Doctors without Patents
Patent systems are challenged when proprietary rights clash with doctors’ sharing of health-care know-how.
The French government has frequently acted to protect its native commerce. France has subsidized its indigenous film industry to shield it against Hollywood competition; a French regulatory organization even went to court to insist that only French-grown sparkling wines bear the coveted name “champagne.”
Now a respected French institution is campaigning to protect its medical research community. Only this time, the case has implications far beyond the nation’s chauvinist interests. The Institut Curie, a top center for cancer research and treatment, announced recently that it will try to overturn a patent issued to a U.S. biotech firm conferring exclusive rights to breast cancer screening tests. Curie representatives contend they are combating “an unacceptable monopoly.”
The contested patent, granted last January by the European Patent Office to Salt Lake City-based Myriad Genetics, covers diagnostic tests using the BRCA1 gene to screen for a genetic predisposition to breast cancer (about one-half of inherited breast cancers are associated with this gene). Myriad Genetics won a similar U.S. patent in 1998 and now holds a broad patent portfolio over the BRCA1 gene in much of the world.
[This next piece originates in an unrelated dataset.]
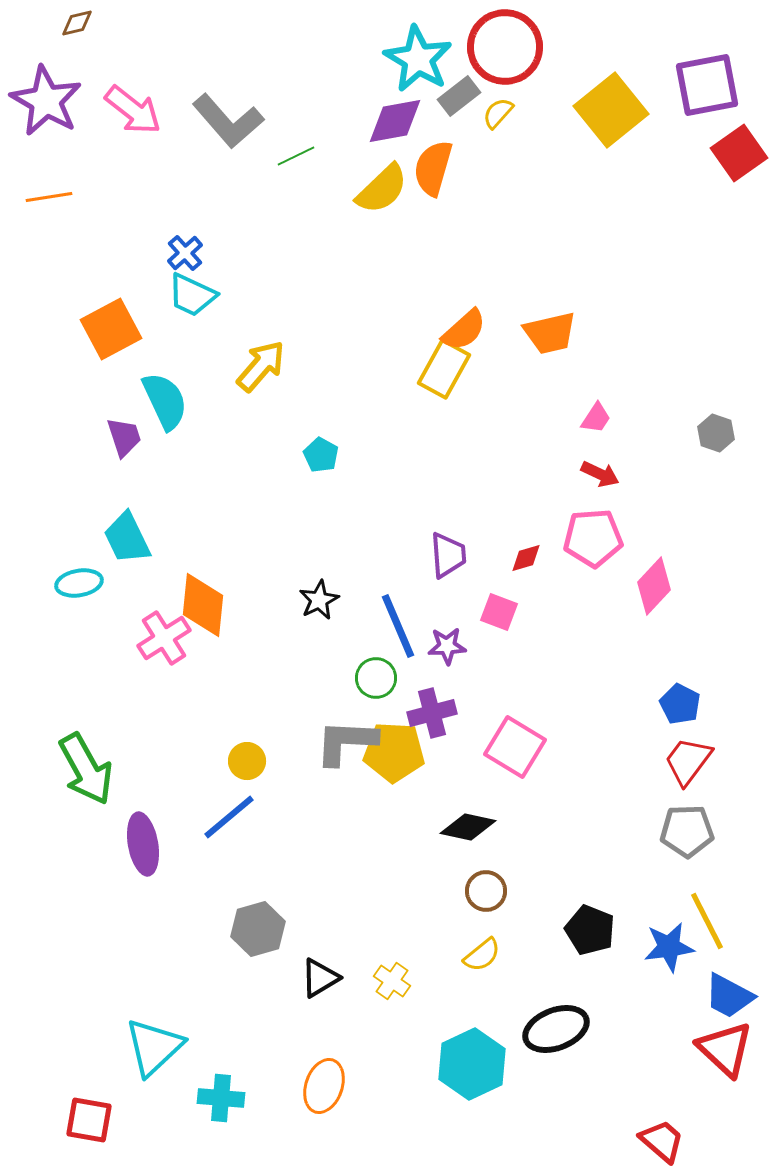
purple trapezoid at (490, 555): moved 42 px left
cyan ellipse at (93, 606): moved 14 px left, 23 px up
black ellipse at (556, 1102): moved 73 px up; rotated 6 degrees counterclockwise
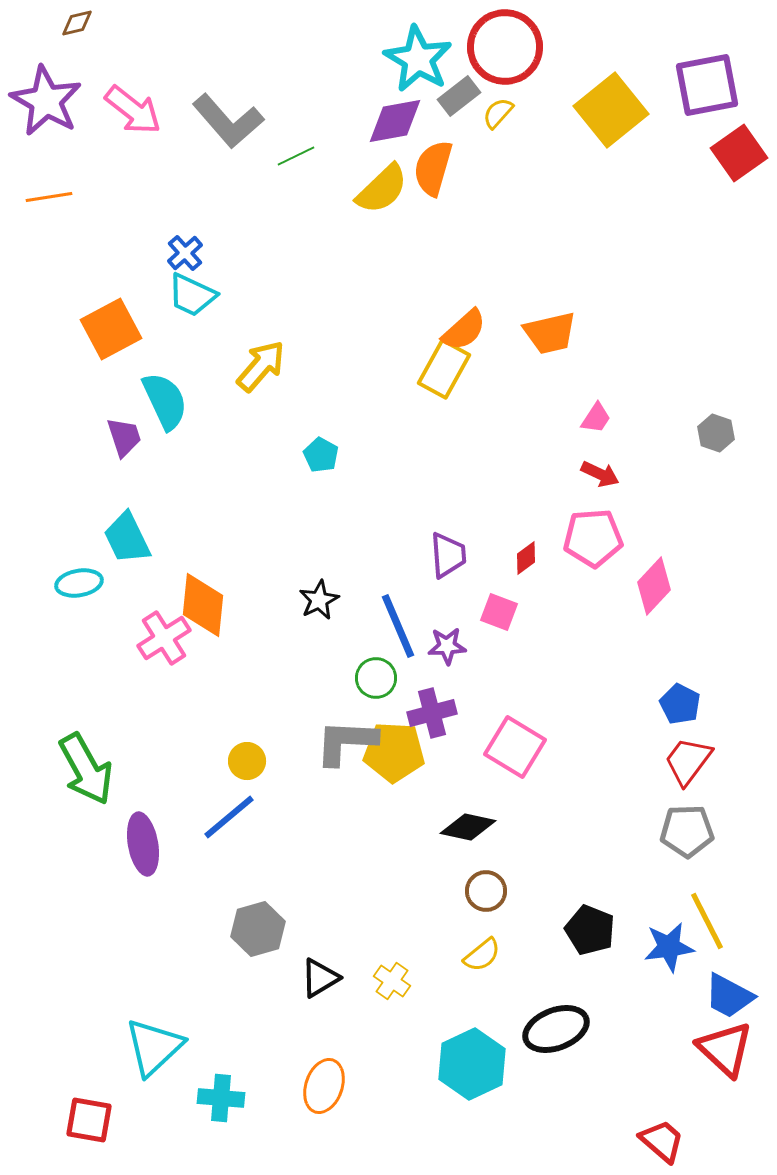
red diamond at (526, 558): rotated 20 degrees counterclockwise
What makes the case noteworthy is the core French argument: that Myriad Genetics’ monopoly on a diagnostic test runs counter to France’s “conception of public health.” It is a potent argument, and not just in France. The world’s patent systems face perhaps their most vexing challenges when proprietary rights clash with doctors’ age-old practice of freely sharing health-care know-how.
With support from the French Ministry of Health and Ministry of Research, the Institut Curie offers substantial evidence to bolster its claim. Dominique Stoppa-Lyonnet, head of oncological genetics, charges that Myriad’s unwillingness to license its technology means that French doctors wishing to screen their patients for predisposition to breast cancer must now send all DNA samples to Myriad for analysis. Myriad’s test costs some $2,500-more than three times the cost of existing French tests-and will preclude some 17 French laboratories from carrying out diagnostic research based on the results. Aside from the detriment to French patients, she says, “Giving in to this monopoly would bring about an intolerable loss of data and expertise for French laboratories.”
The Institut Curie also contends Myriad’s patent is too broad, covering existing as well as any future BRCA1-based screening techniques. European patent attorney Jacques Warcoin says the patent will thus stifle innovation in France. He also notes that identification of the BRCA1 gene was made possible by the work of many research teams, as well as with the collaboration of women from at-risk families. What’s more, that groundwork helped geneticist Mary-Claire King of the University of California, Berkeley, accomplish the key step of assessing 183 possible genetic markers for breast cancer and narrowing the list to one on chromosome 17. King published her team’s work in late 1990; on the strength of her findings, Myriad isolated the BRCA1 gene some four years later.
William Hockett, a Myriad spokesperson, dismisses such claims, saying, “Patents allow new technology to develop-in this case, very high quality tests.” Hockett notes that his firm doesn’t license its patent in order to offer “the highest-quality tests possible.” Quality control is paramount, he says, because screening tests influence critical decisions on patient care. Hockett also says it is “absurd” to charge that Myriad wants to stifle breast cancer research. He stresses that his firm is a major sponsor of such research, in part because-given the strength of its patent portfolio-“it benefits us directly.”
But Myriad’s statements do little to alter the real issue: namely, the clash between public health and proprietary claims on medical know-how. Traditionally, most patent systems distinguished between medical devices-like pacemakers-which can be patented, and medical procedures, such as the Heimlich maneuver, which have usually been freely shared by medical practitioners. Diagnostic tests, and even many drugs and vaccines, have fallen into an uncomfortable gray area: on the one hand they require some manufacturing (a feature often linked with patentability), while on the other hand they result increasingly from advances in the conceptual medical know-how that has been shared among doctors for at least the 2,000-odd years the Hippocratic oath has existed.
With the exception of the United States, some 80 countries, including every European Union nation, already exempt medical procedures from intellectual-property protection in order to safeguard the dissemination of new medical techniques and knowledge. As Europe grapples with diagnostic tests based on gene patenting, the gray area of useful medical knowledge grows. The Curie Institute’s legal action is an important protest. But more proactive work is needed to clarify appropriate limits on similar health-care claims. Ideally, a panel of stakeholders under the auspices of an international body like the World Health Organization ought to tackle the job. Without such a group, we will likely see many divisive fights like this one-needlessly restricting medical knowledge and potentially undermining the Hippocratic oath.